To some, server log analysis may seem like an archaic SEO practice, more at home in a development studio than as part of a digital marketing campaign. However, if you are not analysing server logs for your clients or brand then you are missing a pretty significant trick.
As the more technically proficient of you at BrightonSEO will already know, analysing the raw logs from your server is the perfect way of finding out exactly how your website is being crawled. In fact, server log files are the only 100% trustworthy source you have, and these obviously give you a wealth of information about all search engine activity, not just Google.
There is a plethora of other search engine crawlers, web scrapers, spiders and bots that attempt to crawl your website every day and these demand in-depth analysis by you and your SEO team.
Admittedly, server logs can be somewhat intimidating to those new to the world of technical SEO or who simply aren’t comfortable sifting through masses of data in endless text files. Thankfully, and such is the importance of pragmatic server log analysis, there is now a wealth of affordable tools available. These display all the meaningful information you need so you can transform it into actionable technical SEO insight.

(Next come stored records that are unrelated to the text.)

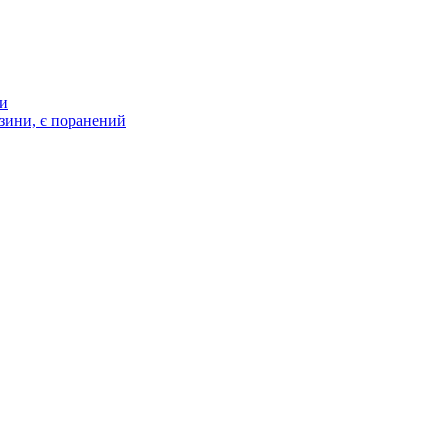
ти
зини, є поранений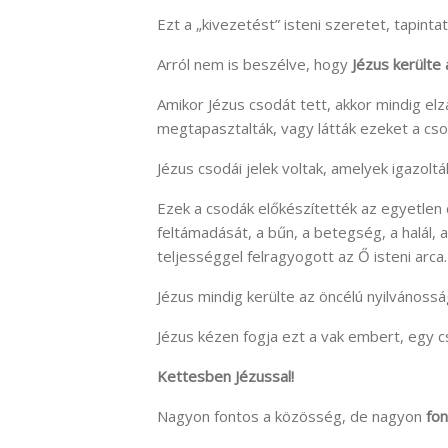
Ezt a „kivezetést” isteni szeretet, tapintat
Arról nem is beszélve, hogy
Jézus kerülte
Amikor Jézus csodát tett, akkor mindig elz
megtapasztalták, vagy látták ezeket a cso
Jézus csodái jelek voltak, amelyek igazolták
Ezek a csodák előkészítették az egyetlen
feltámadását, a bűn, a betegség, a halál,
teljességgel felragyogott az Ő isteni arca.
Jézus mindig kerülte az öncélú nyilvánossá
Jézus kézen fogja ezt a vak embert, egy 
Kettesben Jézussal!
Nagyon fontos a közösség, de nagyon
fon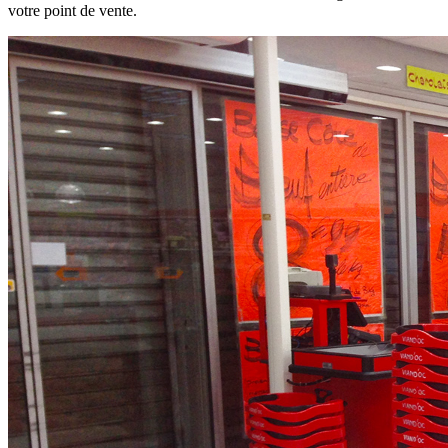
votre point de vente.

Indeed, if you have international clients then Google may not be the only search engine you need to consider when it comes to your web traffic – your server logs will tell you everything you need to know about which spiders are gaining access to your server and exactly what they are finding.
It is important to point out that server log analysis will not give you all the information you will find in suites such as Google Search Console or Bing Webmaster Tools. However, when it comes to crawlability the information is far more comprehensive and more up to date.
So, what should you be looking for when analysing your all-important server log files?
The most common mistake I see when individuals start doing their server log analysis is obsessing purely over crawl errors and the implementation of hundreds and thousands of redirects. Now, this is a very valid practice and one that intelligent server log analysis can aid significantly, but it really just scratches the surface of what you can achieve. These raw log files give you so much more data, so don’t just leave it there!
Indeed, it may be far more prudent to look at how you can stop these crawl errors from occurring in the first place, negating the need for mass 301 redirects.
Ever the scourge of the SEO, spambots are a pain. Not only do they skew your referrals and analytics, they can also take up valuable resources and are, basically, just downright annoying. Intricate server log analysis can help you identify the culprits and help block them using your website’s HTACCESS file or equivalent.
By taking a good look at the user agents gaining access to your server, you can ensure that the search engines you are most concerned with are getting the right access and, if they aren’t, you can investigate possible reasons why. This is also another good opportunity to ensure that these various user agents are accessing the areas of the site that you want them to.
What are your top crawled pages, are they the URLs that are the most important to your users? If not, then there could be some serious technical issues that need resolving.
You could then look at the differences between these most-crawled pages, their HTML attributes and their scripts to see what the trends are. This can also be a good way of determining whether your site architecture is as strong as it should be.
The information you retrieve from your server logs can often be a lot more useful than the staggered and limited information you can get from Google Search Console. Take a look at your crawl rate by bots as the various trends you see here will tell you a lot about how your website has been optimised for the various search engines.
Despite the much-debated announcement by Google, that 301 redirects do pass maximum link equity, you can do some very useful analysis of these by looking at your server logs. Whether or not John Mueller’s statement is true or not, having endless redirects is not an ideal use of crawl budget so should be refined as much as possible.
You can also see what temporary (302 & 307) redirects you have in place and decide, alongside your technical team, if these are absolutely necessary and if they should even be crawled in the first place.
This is just a snapshot of what is possible through intelligent server log analysis, but hopefully gives you a good indication of the power of these files and how you can use them to boost search performance.